Zika virus is transmitted primarily by the Aedes mosquito. Zika virus can also be spread by sexual contact. Although four out of five people infected with the virus never develop symptoms, when symptoms do occur they may include fever, arthralgia, maculopapular rash, and conjunctivitis. In addition, Zika virus infection during pregnancy can cause serious birth defects and is associated with other adverse pregnancy outcomes.
“As new scientific and epidemiological information regarding Zika virus has become available, it’s clear that additional precautionary measures are necessary,” said Luciana Borio, MD, the FDA’s acting chief scientist. “We are issuing revised guidance for immediate implementation in order to help maintain the safety of the U.S. blood supply.”

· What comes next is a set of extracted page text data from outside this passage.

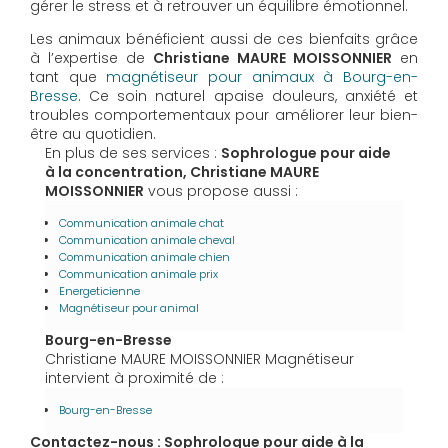
gérer le stress et à retrouver un équilibre émotionnel.
Les animaux bénéficient aussi de ces bienfaits grâce
à l’expertise de
Christiane MAURE MOISSONNIER
en
tant que
magnétiseur pour animaux à Bourg-en-
Bresse
. Ce soin naturel apaise douleurs, anxiété et
troubles comportementaux pour améliorer leur bien-
être au quotidien.
En plus de ses services :
Sophrologue pour aide
à la concentration, Christiane MAURE
MOISSONNIER
vous propose aussi :
Communication animale chat
Communication animale cheval
Communication animale chien
Communication animale prix
Energeticienne
Magnétiseur pour animal
Bourg-en-Bresse
Christiane MAURE MOISSONNIER Magnétiseur
intervient à proximité de :
Bourg-en-Bresse
Contactez-nous : Sophrologue pour aide à la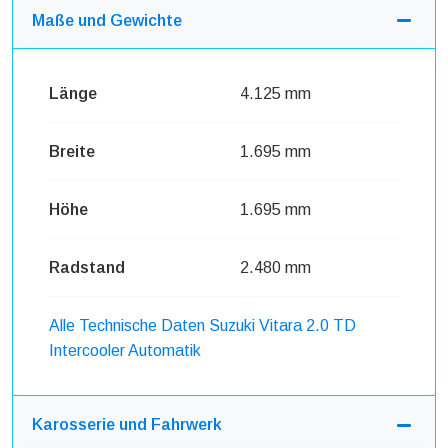
Maße und Gewichte
Länge
4.125 mm
Breite
1.695 mm
Höhe
1.695 mm
Radstand
2.480 mm
Alle Technische Daten Suzuki Vitara 2.0 TD
Intercooler Automatik
Karosserie und Fahrwerk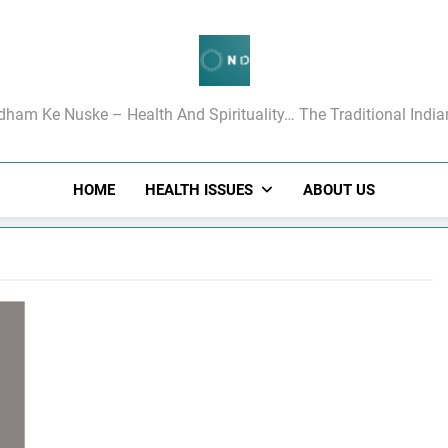
गधाम के रामबाण उपचार
dham Ke Nuske – Health And Spirituality… The Traditional Indi
HOME
HEALTH ISSUES
ABOUT US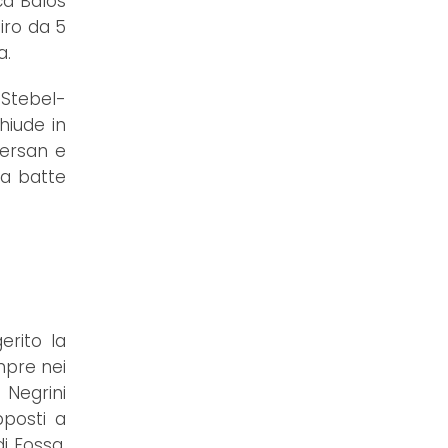
ca Balos
iro da 5
a.
 Stebel-
hiude in
Bersan e
na batte
erito la
mpre nei
 Negrini
posti a
i Fossa,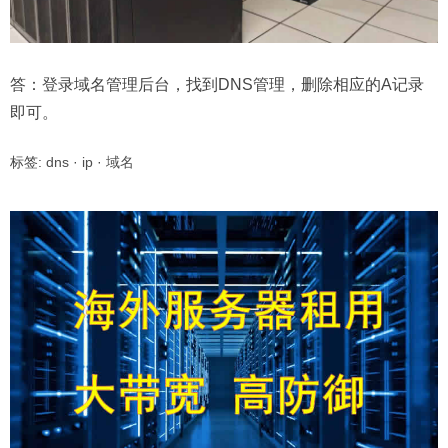
答：登录域名管理后台，找到DNS管理，删除相应的A记录
即可。
标签:
dns
·
ip
·
域名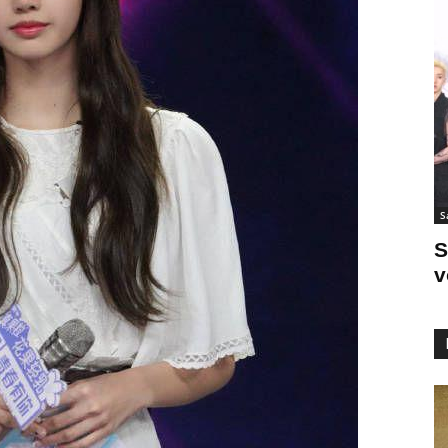
S
S
v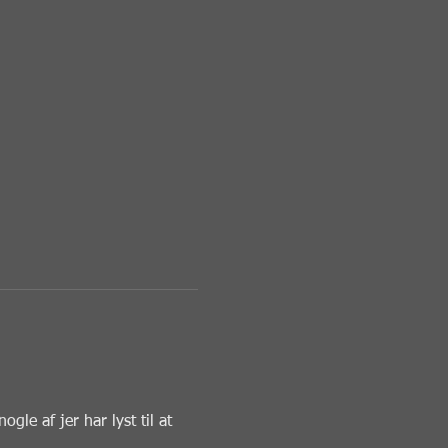
le af jer har lyst til at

The first local or non–travel-related transmission of Zika virus in the U.S. by mosquitoes was reported in Puerto Rico in December 2015; soon thereafter, local transmission was reported in American Samoa and the U.S. Virgin Islands. In July 2016, the first cases of local or non–travel-related transmission of Zika virus in the continental U.S. were reported in Miami–Dade County, Florida.
In addition to protecting the nation’s blood supply, the FDA says it is working to protect the safety of the nation’s supply of human cells, tissues, and cellular and tissue-based products. The agency also supports the development and availability of diagnostic tests that may be useful for identifying the presence of or prior exposure to the Zika virus; works with commercial and government developers to advance the development of investigational vaccines and therapeutics; and monitors for fraudulent products and false product claims related to the Zika virus.